Voiced in the film by a hooded Klansman, “O Death” became one of the highlights of the Mercury soundtrack album, which became a must-have roots music set that sold nearly 8 million copies in the U.S. The collection served as a virtual homage to the Stanley Brothers: It contained multiple versions of “I Am a Man of Constant Sorrow” (as performed by Dan Tyminski of Alison Krauss’ band Union Station), and closed with the brothers’ original 1955 version of “Angel Band.”

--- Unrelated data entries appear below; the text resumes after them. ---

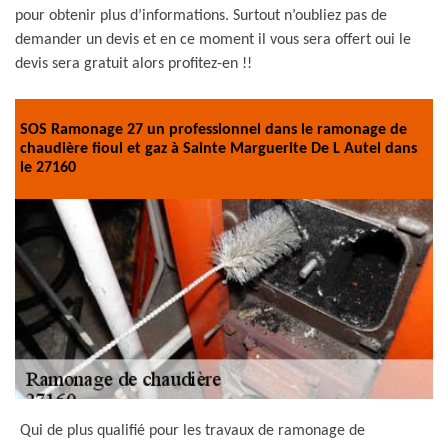
pour obtenir plus d’informations. Surtout n’oubliez pas de
demander un devis et en ce moment il vous sera offert oui le
devis sera gratuit alors profitez-en !!
SOS Ramonage 27 un professionnel dans le ramonage de
chaudière fioul et gaz à Sainte Marguerite De L Autel dans
le 27160
Qui de plus qualifié pour les travaux de ramonage de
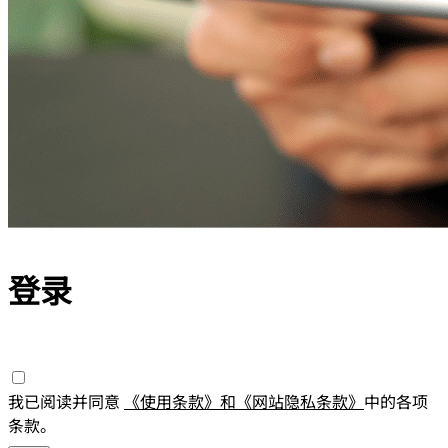
登录
我已阅读并同意
《使用条款》和《网站隐私条款》
中的各项
条款。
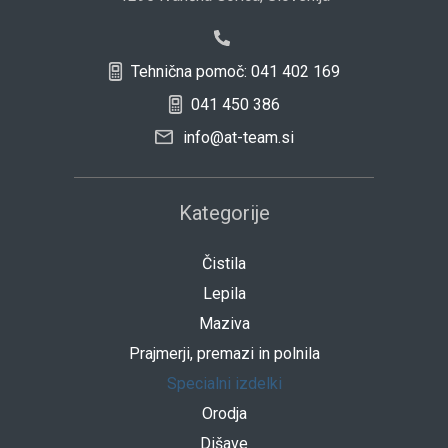
Tehnična pomoč: 041 402 169
041 450 386
info@at-team.si
Kategorije
Čistila
Lepila
Maziva
Prajmerji, premazi in polnila
Specialni izdelki
Orodja
Dišave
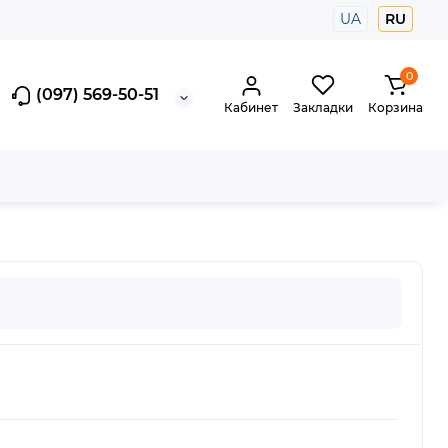
UA
RU
0
(097) 569-50-51
Кабинет
Закладки
Корзина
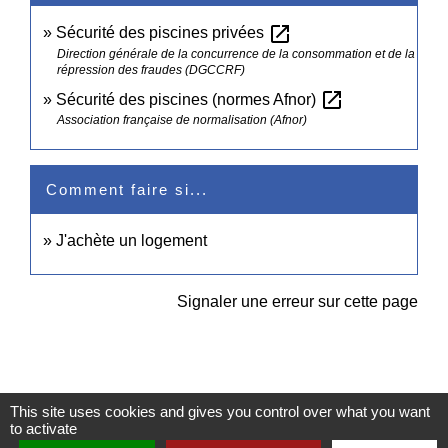
open_in_new
Sécurité des piscines privées
Direction générale de la concurrence de la consommation et de la
répression des fraudes (DGCCRF)
open_in_new
Sécurité des piscines (normes Afnor)
Association française de normalisation (Afnor)
Comment faire si...
J'achète un logement
Signaler une erreur sur cette page
This site uses cookies and gives you control over what you want
to activate
Contacts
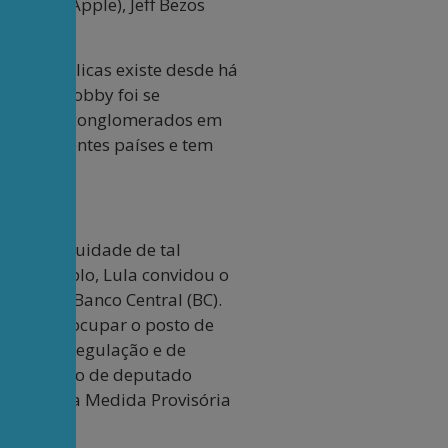
m Cook (Apple), Jeff Bezos
íticas públicas existe desde há
tica do lobby foi se
os grandes conglomerados em
em diferentes países e tem
i a continuidade de tal
por exemplo, Lula convidou o
dente do Banco Central (BC).
 passou a ocupar o posto de
ssões de regulação e de
er o mandato de deputado
rmos de uma Medida Provisória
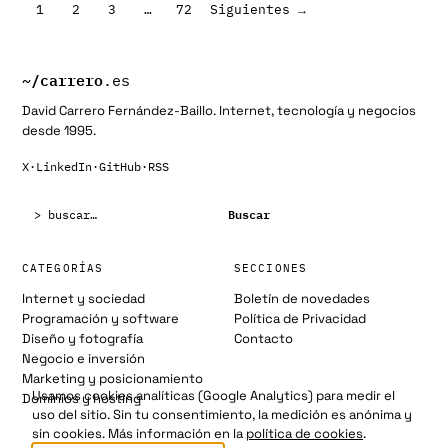
Paginación
1
2
3
…
72
Siguientes →
de
entradas
~/
carrero
.es
David Carrero Fernández-Baillo. Internet, tecnología y negocios
desde 1995.
X
·
LinkedIn
·
GitHub
·
RSS
Buscar:
Buscar
CATEGORÍAS
SECCIONES
Internet y sociedad
Boletín de novedades
Programación y software
Política de Privacidad
Diseño y fotografía
Contacto
Negocio e inversión
Marketing y posicionamiento
Usamos cookies analíticas (Google Analytics) para medir el
Dominios y hosting
uso del sitio. Sin tu consentimiento, la medición es anónima y
sin cookies. Más información en la
política de cookies
.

In 2002 — 55 years after the start of his recording career — Stanley received his first Grammy Award for male country vocal performance, for “O Death.” He also shared in the album of the year Grammy won by the “O Brother, Where Art Thou?” soundtrack. (He received a third Grammy in 2003 for “Lost in the Lonesome Pines,” named best bluegrass album.)
No longer a niche genre luminary, septuagenarian Stanley became an international star in the film’s wake. He was featured in the national “Down From the Mountain” tour and a subsequent documentary directed by D.A. Pennebaker, Chris Hegedus and Nick Doob. He also released his first major-label records in nearly half a century, cutting two acoustic-based collections of traditional material for Burnett’s Columbia-distributed DMZ imprint.
Though he ceded banjo playing to his band mates, Stanley remained a trouper into his 80s on tour with the Clinch Mountain Boys. He was frequently co-billed with his grandson, gospel singer Nathan.
His survivors also include his wife, Jimmi; son; Ralph II; and daughter, Jeanie.